Menuju Kota Bebas Bising

Menuju Kota Bebas Bising

ilustrasi telinga-pixabay-https://jambiindependent.disway.id/

Akibatnya telinga rentan terhadap bahaya gangguan pendengaran akibat bising (trauma akustik). Untuk itu perlu disikapi secara bijak mendengar dengan cara aman dan menyehatkan.

Regulasi Terhadap Kebisingan Kota

Pada 2015 WHO telah mencanangkan program “Make Listening Safe’. Program itu bertujuan mewujudkan masyarakat dunia -dari segala usia- dapat menikmati dan mendengarkan dengan aman tanpa risiko terhadap pendengaran mereka.

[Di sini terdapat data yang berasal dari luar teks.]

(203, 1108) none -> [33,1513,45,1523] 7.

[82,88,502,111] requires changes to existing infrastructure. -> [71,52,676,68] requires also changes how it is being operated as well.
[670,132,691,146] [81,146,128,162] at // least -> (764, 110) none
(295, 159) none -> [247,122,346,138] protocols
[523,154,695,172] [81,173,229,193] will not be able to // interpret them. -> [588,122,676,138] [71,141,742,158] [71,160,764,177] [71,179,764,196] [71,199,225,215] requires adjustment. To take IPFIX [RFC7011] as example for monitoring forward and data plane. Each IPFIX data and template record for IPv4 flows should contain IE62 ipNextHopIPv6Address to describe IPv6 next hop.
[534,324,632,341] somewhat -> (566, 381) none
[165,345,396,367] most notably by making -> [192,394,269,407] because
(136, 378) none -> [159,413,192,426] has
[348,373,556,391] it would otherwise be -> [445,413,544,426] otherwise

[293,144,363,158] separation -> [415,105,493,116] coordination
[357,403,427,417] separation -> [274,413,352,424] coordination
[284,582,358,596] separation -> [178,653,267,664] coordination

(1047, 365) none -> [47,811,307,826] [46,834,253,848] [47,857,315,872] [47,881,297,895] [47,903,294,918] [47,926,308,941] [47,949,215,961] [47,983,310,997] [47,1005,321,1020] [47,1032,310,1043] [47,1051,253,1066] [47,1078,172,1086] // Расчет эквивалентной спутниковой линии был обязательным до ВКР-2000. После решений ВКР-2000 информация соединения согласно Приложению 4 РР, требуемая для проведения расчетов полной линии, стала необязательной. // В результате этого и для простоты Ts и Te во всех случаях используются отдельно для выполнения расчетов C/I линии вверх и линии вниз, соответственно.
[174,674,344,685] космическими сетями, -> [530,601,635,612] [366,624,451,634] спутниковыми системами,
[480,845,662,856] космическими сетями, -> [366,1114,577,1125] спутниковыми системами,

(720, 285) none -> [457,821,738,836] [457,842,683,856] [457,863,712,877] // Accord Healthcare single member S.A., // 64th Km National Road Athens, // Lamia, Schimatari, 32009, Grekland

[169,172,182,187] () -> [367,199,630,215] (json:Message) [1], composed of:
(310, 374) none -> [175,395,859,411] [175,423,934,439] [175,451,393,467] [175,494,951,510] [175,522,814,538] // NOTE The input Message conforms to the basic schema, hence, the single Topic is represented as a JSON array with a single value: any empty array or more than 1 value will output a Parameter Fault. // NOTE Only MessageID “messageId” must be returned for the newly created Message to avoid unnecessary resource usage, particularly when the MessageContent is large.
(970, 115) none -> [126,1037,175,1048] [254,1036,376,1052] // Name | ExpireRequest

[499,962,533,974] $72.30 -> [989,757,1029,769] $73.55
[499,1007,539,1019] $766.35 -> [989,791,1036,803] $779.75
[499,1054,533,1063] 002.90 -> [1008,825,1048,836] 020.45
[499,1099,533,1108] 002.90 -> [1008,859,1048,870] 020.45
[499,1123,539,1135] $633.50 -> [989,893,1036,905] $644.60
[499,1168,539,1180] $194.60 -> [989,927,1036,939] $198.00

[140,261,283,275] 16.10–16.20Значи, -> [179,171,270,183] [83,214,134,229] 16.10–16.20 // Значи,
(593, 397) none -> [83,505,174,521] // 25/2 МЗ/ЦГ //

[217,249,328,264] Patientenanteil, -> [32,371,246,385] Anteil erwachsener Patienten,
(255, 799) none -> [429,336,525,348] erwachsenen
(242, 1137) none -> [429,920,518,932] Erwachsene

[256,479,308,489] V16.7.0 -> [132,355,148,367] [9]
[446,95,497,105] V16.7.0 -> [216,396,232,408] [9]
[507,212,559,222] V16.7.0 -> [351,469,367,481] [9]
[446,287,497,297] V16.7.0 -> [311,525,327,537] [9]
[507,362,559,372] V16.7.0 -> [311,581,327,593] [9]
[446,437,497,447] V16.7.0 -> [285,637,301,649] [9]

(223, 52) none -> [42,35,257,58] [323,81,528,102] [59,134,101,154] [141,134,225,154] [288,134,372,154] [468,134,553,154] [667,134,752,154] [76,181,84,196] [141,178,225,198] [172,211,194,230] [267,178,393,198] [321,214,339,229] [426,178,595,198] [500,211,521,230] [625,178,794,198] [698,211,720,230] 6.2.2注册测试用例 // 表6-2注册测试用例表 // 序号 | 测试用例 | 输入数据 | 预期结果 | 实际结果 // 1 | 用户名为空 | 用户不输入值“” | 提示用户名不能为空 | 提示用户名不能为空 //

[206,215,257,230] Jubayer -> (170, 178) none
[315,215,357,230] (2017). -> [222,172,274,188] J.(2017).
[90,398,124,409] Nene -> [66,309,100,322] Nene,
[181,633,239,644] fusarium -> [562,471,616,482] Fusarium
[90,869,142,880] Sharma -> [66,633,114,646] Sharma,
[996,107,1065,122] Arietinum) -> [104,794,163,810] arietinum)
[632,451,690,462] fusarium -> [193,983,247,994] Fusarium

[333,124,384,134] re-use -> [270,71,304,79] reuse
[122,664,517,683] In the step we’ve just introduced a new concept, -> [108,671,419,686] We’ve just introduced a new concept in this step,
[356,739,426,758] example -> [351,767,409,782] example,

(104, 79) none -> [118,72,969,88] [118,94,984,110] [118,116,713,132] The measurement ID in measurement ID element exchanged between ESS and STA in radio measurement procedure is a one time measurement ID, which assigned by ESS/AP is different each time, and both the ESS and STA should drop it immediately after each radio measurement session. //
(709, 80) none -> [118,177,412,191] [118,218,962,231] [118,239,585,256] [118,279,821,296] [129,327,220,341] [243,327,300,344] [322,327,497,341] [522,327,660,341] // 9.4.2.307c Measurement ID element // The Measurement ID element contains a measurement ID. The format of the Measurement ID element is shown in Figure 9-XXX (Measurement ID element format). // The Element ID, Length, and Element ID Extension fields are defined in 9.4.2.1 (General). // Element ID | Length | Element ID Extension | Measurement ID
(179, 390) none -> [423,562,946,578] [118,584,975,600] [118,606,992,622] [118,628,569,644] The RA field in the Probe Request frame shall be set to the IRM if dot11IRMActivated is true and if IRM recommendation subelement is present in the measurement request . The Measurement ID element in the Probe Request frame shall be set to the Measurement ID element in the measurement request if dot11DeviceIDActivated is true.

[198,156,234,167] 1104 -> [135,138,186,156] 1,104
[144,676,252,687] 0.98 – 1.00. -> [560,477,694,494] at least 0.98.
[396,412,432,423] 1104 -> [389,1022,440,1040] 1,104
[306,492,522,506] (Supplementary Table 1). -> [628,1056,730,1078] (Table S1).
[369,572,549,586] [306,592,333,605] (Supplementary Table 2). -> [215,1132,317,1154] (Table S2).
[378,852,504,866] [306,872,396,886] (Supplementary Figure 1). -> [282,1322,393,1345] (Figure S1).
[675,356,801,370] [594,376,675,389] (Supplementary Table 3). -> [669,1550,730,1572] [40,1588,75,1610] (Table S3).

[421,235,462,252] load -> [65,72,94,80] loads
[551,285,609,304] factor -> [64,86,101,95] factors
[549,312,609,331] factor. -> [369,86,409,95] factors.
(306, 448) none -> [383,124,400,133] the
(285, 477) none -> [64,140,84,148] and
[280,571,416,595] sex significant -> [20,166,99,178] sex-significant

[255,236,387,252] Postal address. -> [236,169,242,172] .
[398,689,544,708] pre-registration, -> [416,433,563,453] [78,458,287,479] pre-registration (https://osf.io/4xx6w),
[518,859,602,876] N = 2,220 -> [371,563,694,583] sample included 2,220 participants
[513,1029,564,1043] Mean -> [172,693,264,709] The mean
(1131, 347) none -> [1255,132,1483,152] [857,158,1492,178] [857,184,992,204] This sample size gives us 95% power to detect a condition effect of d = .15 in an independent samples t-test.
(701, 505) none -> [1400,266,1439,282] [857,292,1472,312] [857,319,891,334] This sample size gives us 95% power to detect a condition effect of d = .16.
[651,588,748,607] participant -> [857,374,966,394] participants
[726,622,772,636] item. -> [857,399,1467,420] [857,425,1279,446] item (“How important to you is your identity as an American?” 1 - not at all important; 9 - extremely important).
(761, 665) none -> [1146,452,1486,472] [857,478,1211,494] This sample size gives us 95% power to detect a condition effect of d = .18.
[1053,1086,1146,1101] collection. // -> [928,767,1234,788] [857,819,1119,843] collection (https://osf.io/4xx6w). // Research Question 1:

Adapun pendekatan yang bisa dilakukan adalah dengan meningkatkan kesadaran tentang kebutuhan akan cara mendengarkan yang aman. Juga menerapkan standar berbasis bukti yang dapat memfasilitasi perubahan perilaku di masyarakat.

Sementara itu, hingga kini Indonesia masih menggunakan KepMenLH Nomor 48/1996 yang menyatakan bahwa bunyi yang dianggap bising adalah di atas 65 dBA.

Padahal standar penerimaan bising melalui penyetaraan energi, menurut konsensus yang direkomendasikan oleh banyak negara, adalah 3dBA. Trading rule yang berarti setiap peningkatan 3dB intensitas pajanan yang diterima, maka waktu pajanan harus dikurangi setengahnya. 

Semenara itu, pasal 15 Undang-Undang Nomor 36/2010 tentang Kesehatan menyebutkan “Pemerintah bertanggung jawab atas ketersediaan lingkungan, tatanan, fasilitas kesehatan baik fisik maupun sosial bagi masyarakat untuk mencapai derajat kesehatan yang setinggi-tingginya”.

Dr. Yan Edwin Bunde, Sp.THT KL dalam buku “Telingaku Masa Depanku” menyatakan bahwa semestinya, tanggung jawab ini juga termasuk melindungi masyarakat dari dampak buruk kebisingan kota. 

Lebih lanjut, dr Yan menyatakan, pemerintah Indonesia harus benar-benar mengimplementasikan sekaligus mengawasi serta menegakkan peraturan-peraturan terkait yang sudah ada beserta konsekuensinya tanpa pandang bulu.

Program nasional untuk mencegah gangguan ketulian akibat bising harus dicanangkan. Dilaksanakan secara terpadu. Penuh tanggung jawab, berkesinambungan, dan merata di seluruh pelosok negeri.

Pelayanan kesehatan primer harus memasukkan permasalahan bising ini ke dalam aspek pelayanannya. Tak hanya itu, pendidikan di sekolah juga perlu mengajarkan tentang bahaya bising pada anak didiknya.

Dan tentu, alat-alat transportasi atau kendaraan harus diukur tingkat kebisingan yang ditimbulkannya. Untuk melakukan itu semua tentunya ini sangat perlu melibatkan para pakar akustik dan ahli kesehatan masyarakat.

Masyarakat benar-benar membutuhkan regulasi yang nyata dan berpihak pada kesehatan mereka. Seperti misalnya memberikan perlindungan bagi masyarakat terhadap bising di ruang publik.

Namun tidak lupa diperlukan pula partisipasi aktif dari setiap anggota masyarakat untuk menyadari bahaya bising dan mengupayakan untuk mengendalikan kebisingan semaksimal mungkin. 

Namun masyarakat banyak belum paham dengan bahaya bising ini. Prediksi ke depan apa jadinya generasi penerus kita bila tidak serius dalam menanggulangi  bahaya bising ini.